Popular Models
DistilBERT
Introduction
This page explains how to use DistilBERT in LEAN trading algorithms. The model repository provides the following description:
The DistilBERT model was proposed in the blog post Smaller, faster, cheaper, lighter: Introducing DistilBERT, adistilled version of BERT, and the paper DistilBERT, adistilled version of BERT: smaller, faster, cheaper and lighter. DistilBERT is a small, fast, cheap and light Transformer model trained by distilling BERT base. It has 40% less parameters than bert-base-uncased, runs 60% faster while preserving over 95% of BERT's performances as measured on the GLUE language understanding benchmark. This model is a fine-tune checkpoint of DistilBERT-base-cased, fine-tuned using (a second step of) knowledge distillation on SQuAD v1.1.
Use Cases
The DistilBERT model is a question answering model. The following use cases explain how you might utilize it in trading algorithms:
- Summarize the upcoming changes reported through regulatory articles in preparation of sentiment analysis.
- Extract relevant information from news feeds like Tiingo and Benzinga while reducing noise.
- Parse through US SEC Filings to find critical information about company performance, legal issues, or changes in management.
Load Pre-Trained Model
Follow these steps to load the pre-trained DistilBERT model:
- Import the pipeline.
- Create a pipeline object with the DistilBERT model.
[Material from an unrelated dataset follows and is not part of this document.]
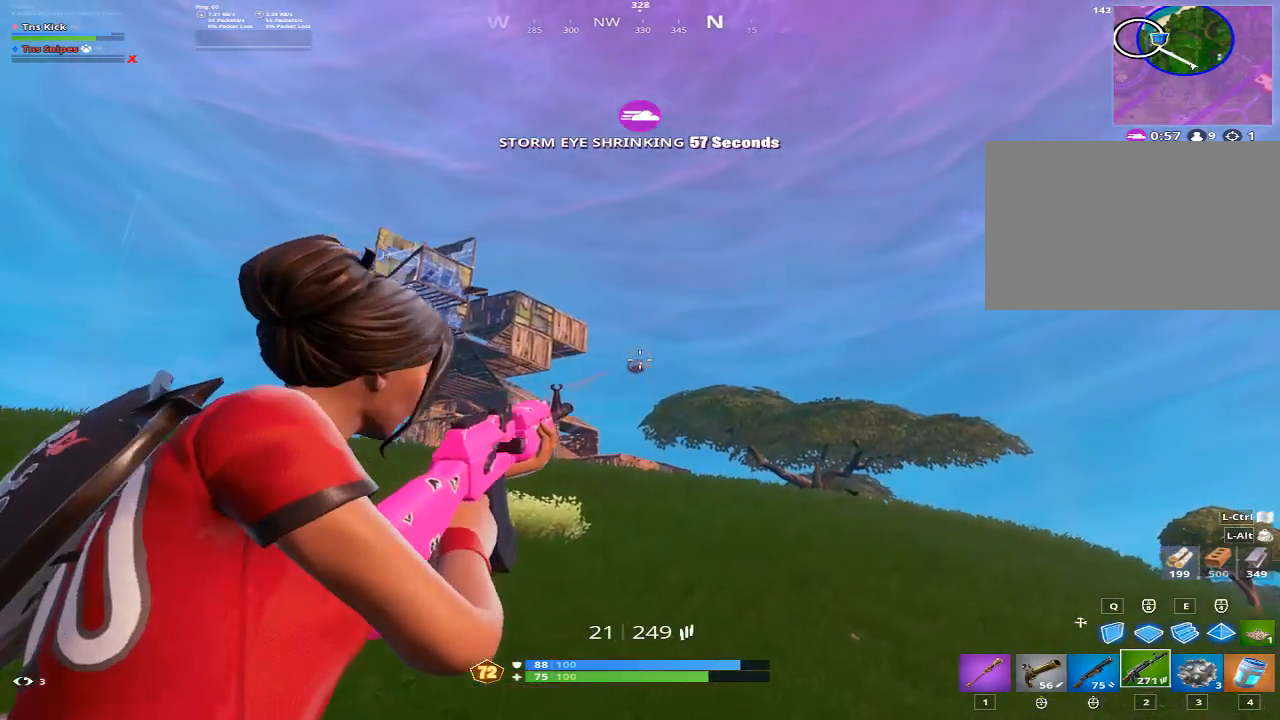
{"keys": [], "mouse": ["left", "right"], "events": []}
from transformers import pipeline
In QuantConnect Cloud, the path is distilbert / distilbert-base-cased-distilled-squad.
question_answerer = pipeline( "question-answering", model='distilbert/distilbert-base-cased-distilled-squad', local_files_only=True )
Answer Questions
Follow these steps to answer questions with DistilBERT:
- Load the model.
- Define the context.
- Create the question.
- Pass the question and context to the pipeline.
context = """ Introduced on 2024-11-01. The legislation introduces a flat corporate income tax rate, reducing the current graduated system to 5.5% for taxable years starting from January 1, 2025, and further lowering it to 3.5% for years beginning January 1, 2026. It establishes a bonus depreciation deduction for qualified property and research expenditures, allowing immediate cost recovery. The bill also terminates various corporate tax credits, exemptions, and deductions, including those related to motion picture production, research and development, and historic structure rehabilitation, with most credits expiring after June 30, 2025. Additionally, it repeals provisions for certain tax programs and credits, such as the corporate tax apportionment program and various incentives for businesses. The changes aim to simplify corporate taxation and reduce the number of available tax credits, with the new provisions effective for income tax periods starting January 1, 2025, and franchise tax periods beginning January 1, 2026. The legislation will take effect upon the governor's signature or after the designated period for gubernatorial action. """
question = "What do these changes accomplish?"
result = question_answerer(question=question, context=context)
The following dictionary is an example result:
{ 'score': 0.19066356122493744, 'start': 820, 'end': 895, 'answer': 'simplify corporate taxation and reduce the number of available tax credits' }